» Task statement
Starting at the line that has "M345,447L589,345L649,309" and stopping after the line that has "M0,1763L14,1756", reproduce the listing below exactly; omit everything else.

» Provided data

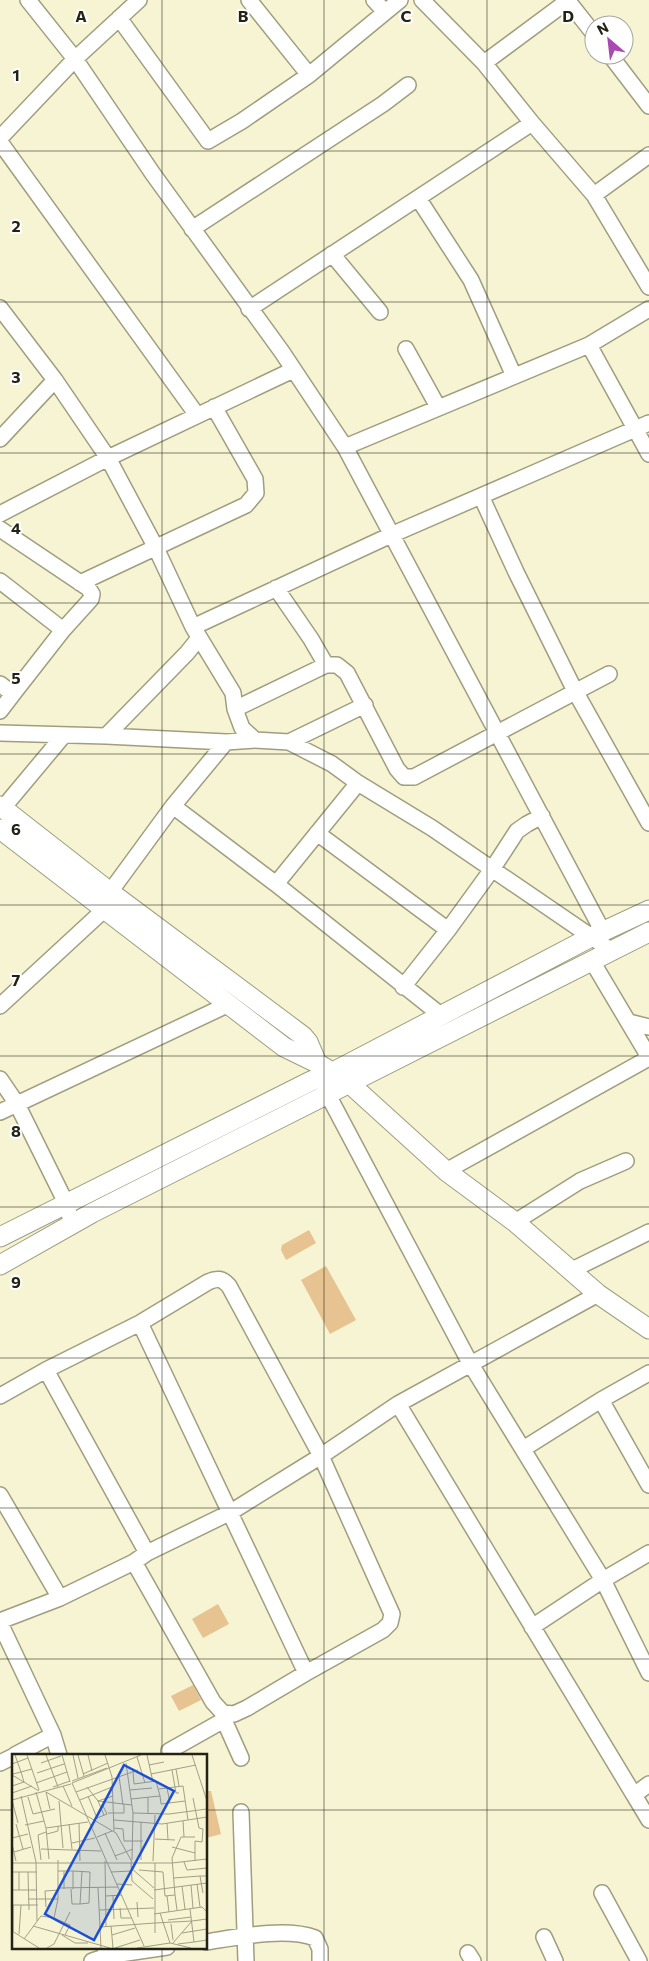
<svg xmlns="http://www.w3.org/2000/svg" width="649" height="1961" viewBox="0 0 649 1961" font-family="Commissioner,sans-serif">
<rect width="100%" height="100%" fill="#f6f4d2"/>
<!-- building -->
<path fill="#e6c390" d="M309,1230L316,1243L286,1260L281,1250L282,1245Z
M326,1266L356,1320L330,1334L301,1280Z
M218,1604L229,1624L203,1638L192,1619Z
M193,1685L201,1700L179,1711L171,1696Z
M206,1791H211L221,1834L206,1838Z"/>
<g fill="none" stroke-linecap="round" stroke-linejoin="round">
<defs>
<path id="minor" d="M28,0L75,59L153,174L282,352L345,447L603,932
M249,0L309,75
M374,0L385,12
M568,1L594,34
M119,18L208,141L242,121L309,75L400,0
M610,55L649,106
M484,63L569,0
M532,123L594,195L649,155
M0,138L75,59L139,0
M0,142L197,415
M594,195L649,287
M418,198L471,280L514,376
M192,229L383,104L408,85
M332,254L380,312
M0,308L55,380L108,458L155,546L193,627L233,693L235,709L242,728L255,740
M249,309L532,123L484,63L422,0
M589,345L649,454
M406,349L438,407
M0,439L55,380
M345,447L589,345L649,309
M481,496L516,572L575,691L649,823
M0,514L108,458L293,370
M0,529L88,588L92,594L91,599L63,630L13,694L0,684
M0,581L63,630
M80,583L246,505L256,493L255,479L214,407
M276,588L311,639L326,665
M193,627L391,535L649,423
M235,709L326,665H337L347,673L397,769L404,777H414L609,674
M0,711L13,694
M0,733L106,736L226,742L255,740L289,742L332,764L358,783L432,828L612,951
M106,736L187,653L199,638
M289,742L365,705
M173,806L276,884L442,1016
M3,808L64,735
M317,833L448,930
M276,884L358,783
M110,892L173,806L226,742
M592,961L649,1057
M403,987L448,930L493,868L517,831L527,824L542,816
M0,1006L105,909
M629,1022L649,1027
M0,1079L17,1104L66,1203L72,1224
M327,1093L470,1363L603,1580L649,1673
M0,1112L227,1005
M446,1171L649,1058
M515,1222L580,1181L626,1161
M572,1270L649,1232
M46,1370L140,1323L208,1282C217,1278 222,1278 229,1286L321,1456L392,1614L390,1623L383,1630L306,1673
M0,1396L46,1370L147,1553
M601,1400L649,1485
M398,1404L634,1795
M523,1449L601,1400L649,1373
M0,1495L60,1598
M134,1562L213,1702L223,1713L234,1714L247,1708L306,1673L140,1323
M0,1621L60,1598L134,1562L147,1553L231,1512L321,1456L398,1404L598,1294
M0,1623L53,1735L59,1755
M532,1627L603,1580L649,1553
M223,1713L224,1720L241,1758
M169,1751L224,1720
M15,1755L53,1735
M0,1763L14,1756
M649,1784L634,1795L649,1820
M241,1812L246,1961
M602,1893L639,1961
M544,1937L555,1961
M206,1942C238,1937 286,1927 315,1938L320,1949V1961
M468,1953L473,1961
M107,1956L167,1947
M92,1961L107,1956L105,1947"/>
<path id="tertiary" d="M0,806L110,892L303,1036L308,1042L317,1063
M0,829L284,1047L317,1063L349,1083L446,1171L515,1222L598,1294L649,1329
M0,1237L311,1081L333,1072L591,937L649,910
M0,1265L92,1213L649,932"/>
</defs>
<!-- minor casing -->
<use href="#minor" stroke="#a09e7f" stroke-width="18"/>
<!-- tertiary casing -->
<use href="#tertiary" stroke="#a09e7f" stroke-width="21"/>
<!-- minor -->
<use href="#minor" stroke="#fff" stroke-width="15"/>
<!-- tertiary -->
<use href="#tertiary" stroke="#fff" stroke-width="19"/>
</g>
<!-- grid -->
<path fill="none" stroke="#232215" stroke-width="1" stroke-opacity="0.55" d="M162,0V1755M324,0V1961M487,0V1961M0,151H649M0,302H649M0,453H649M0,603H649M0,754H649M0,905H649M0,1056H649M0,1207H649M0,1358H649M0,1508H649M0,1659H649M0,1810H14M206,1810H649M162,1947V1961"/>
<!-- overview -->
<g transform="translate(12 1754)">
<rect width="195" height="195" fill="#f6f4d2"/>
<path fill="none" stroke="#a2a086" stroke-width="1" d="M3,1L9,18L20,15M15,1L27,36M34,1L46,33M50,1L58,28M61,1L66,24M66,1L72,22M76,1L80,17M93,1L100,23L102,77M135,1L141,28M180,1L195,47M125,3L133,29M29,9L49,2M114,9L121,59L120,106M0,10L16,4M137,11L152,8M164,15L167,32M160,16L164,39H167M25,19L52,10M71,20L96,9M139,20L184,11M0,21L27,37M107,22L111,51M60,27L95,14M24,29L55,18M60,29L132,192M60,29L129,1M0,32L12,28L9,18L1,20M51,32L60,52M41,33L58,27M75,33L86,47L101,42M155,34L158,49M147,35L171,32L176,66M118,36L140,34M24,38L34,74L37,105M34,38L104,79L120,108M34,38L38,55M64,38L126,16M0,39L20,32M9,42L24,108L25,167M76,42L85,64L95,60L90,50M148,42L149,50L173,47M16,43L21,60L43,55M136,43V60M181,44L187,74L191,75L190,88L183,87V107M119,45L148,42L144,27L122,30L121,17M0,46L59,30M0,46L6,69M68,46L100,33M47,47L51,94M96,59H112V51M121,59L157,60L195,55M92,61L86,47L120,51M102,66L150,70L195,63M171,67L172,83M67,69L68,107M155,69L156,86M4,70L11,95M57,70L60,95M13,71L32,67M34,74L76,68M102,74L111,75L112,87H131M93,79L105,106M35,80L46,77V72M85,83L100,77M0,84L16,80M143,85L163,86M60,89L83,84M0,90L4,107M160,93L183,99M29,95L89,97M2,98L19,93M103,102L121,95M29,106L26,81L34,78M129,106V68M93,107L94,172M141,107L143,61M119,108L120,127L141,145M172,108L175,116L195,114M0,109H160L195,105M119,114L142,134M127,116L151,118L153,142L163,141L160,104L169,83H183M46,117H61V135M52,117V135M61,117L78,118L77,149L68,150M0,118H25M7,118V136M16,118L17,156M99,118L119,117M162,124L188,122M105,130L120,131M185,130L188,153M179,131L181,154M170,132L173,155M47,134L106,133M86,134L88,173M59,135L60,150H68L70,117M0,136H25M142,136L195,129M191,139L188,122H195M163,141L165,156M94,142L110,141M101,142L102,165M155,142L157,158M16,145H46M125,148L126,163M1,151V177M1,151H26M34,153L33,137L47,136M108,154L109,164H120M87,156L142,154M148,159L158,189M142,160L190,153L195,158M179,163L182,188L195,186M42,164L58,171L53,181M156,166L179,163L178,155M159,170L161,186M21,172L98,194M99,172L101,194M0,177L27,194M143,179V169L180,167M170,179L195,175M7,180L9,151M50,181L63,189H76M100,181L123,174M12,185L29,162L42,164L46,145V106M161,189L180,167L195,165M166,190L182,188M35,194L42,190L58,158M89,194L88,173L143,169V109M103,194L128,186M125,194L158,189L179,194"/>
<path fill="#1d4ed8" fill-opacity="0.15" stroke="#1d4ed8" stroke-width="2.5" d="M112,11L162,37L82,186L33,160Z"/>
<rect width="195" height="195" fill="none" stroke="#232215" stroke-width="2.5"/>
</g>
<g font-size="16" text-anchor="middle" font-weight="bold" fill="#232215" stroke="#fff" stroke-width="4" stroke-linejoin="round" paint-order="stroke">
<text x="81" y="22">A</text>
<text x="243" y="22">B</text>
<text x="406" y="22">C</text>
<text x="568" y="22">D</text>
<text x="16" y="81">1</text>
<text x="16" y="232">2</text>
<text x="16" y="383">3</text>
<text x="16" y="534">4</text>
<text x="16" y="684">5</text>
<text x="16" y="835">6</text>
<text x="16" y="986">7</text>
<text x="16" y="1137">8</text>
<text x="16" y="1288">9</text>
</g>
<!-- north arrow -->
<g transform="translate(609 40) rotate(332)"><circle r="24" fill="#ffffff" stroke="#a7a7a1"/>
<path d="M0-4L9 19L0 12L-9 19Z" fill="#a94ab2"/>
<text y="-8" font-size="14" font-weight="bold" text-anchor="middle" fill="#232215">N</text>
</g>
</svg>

» Answer box
M345,447L589,345L649,309
M481,496L516,572L575,691L649,823
M0,514L108,458L293,370
M0,529L88,588L92,594L91,599L63,630L13,694L0,684
M0,581L63,630
M80,583L246,505L256,493L255,479L214,407
M276,588L311,639L326,665
M193,627L391,535L649,423
M235,709L326,665H337L347,673L397,769L404,777H414L609,674
M0,711L13,694
M0,733L106,736L226,742L255,740L289,742L332,764L358,783L432,828L612,951
M106,736L187,653L199,638
M289,742L365,705
M173,806L276,884L442,1016
M3,808L64,735
M317,833L448,930
M276,884L358,783
M110,892L173,806L226,742
M592,961L649,1057
M403,987L448,930L493,868L517,831L527,824L542,816
M0,1006L105,909
M629,1022L649,1027
M0,1079L17,1104L66,1203L72,1224
M327,1093L470,1363L603,1580L649,1673
M0,1112L227,1005
M446,1171L649,1058
M515,1222L580,1181L626,1161
M572,1270L649,1232
M46,1370L140,1323L208,1282C217,1278 222,1278 229,1286L321,1456L392,1614L390,1623L383,1630L306,1673
M0,1396L46,1370L147,1553
M601,1400L649,1485
M398,1404L634,1795
M523,1449L601,1400L649,1373
M0,1495L60,1598
M134,1562L213,1702L223,1713L234,1714L247,1708L306,1673L140,1323
M0,1621L60,1598L134,1562L147,1553L231,1512L321,1456L398,1404L598,1294
M0,1623L53,1735L59,1755
M532,1627L603,1580L649,1553
M223,1713L224,1720L241,1758
M169,1751L224,1720
M15,1755L53,1735
M0,1763L14,1756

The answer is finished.